## ASSIGNMENT
A single number is the answer here: the count of lines in the data below that include the word "business".

**** DATA PROVIDED ****

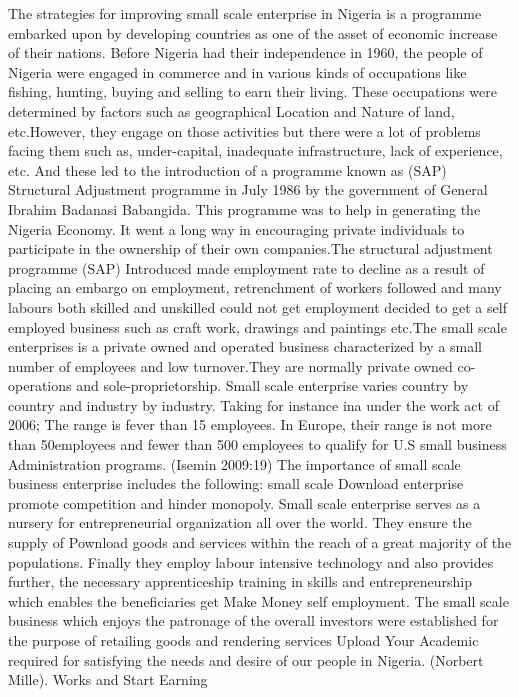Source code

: \documentclass{article}
\begin{document}
The strategies for improving small scale enterprise in Nigeria is a programme embarked
upon by developing countries as one of the asset of economic increase of their nations.
Before Nigeria had their independence in 1960, the people of Nigeria were engaged in
commerce and in various kinds of occupations like fishing, hunting, buying and selling to
earn their living. These occupations were determined by factors such as geographical
Location and Nature of land, etc.However, they engage on those activities but there were a lot of problems facing them
such as, under-capital, inadequate infrastructure, lack of experience, etc. And these led to
the introduction of a programme known as (SAP) Structural Adjustment programme in
July 1986 by the government of General Ibrahim Badanasi Babangida. This programme
was to help in generating the Nigeria Economy. It went a long way in encouraging private
individuals to participate in the ownership of their own companies.The structural adjustment programme (SAP) Introduced made employment rate to decline
as a result of placing an embargo on employment, retrenchment of workers followed and
many labours both skilled and unskilled could not get employment decided to get a self
employed business such as craft work, drawings and paintings etc.The small scale enterprises is a private owned and operated business characterized by a
small number of employees and low turnover.They are normally private owned co-operations and sole-proprietorship. Small scale
enterprise varies country by country and industry by industry. Taking for instance ina under the work act of 2006; The range is fever than 15 employees. In Europe,
their range is not more than 50employees and fewer than 500 employees to qualify for
U.S small business Administration programs. (Isemin 2009:19) The importance of small scale business enterprise includes the following: small scale Download
enterprise promote competition and hinder monopoly. Small scale enterprise serves as a
nursery for entrepreneurial organization all over the world. They ensure the supply of Pownload
goods and services within the reach of a great majority of the populations. Finally they
employ labour intensive technology and also provides further, the necessary
apprenticeship training in skills and entrepreneurship which enables the beneficiaries get Make Money
self employment. The small scale business which enjoys the patronage of the overall investors were established for the purpose of retailing goods and rendering services Upload Your Academic
required for satisfying the needs and desire of our people in Nigeria. (Norbert Mille). Works and Start Earning
\end{document}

****

## ANSWER FOR THE TASK
3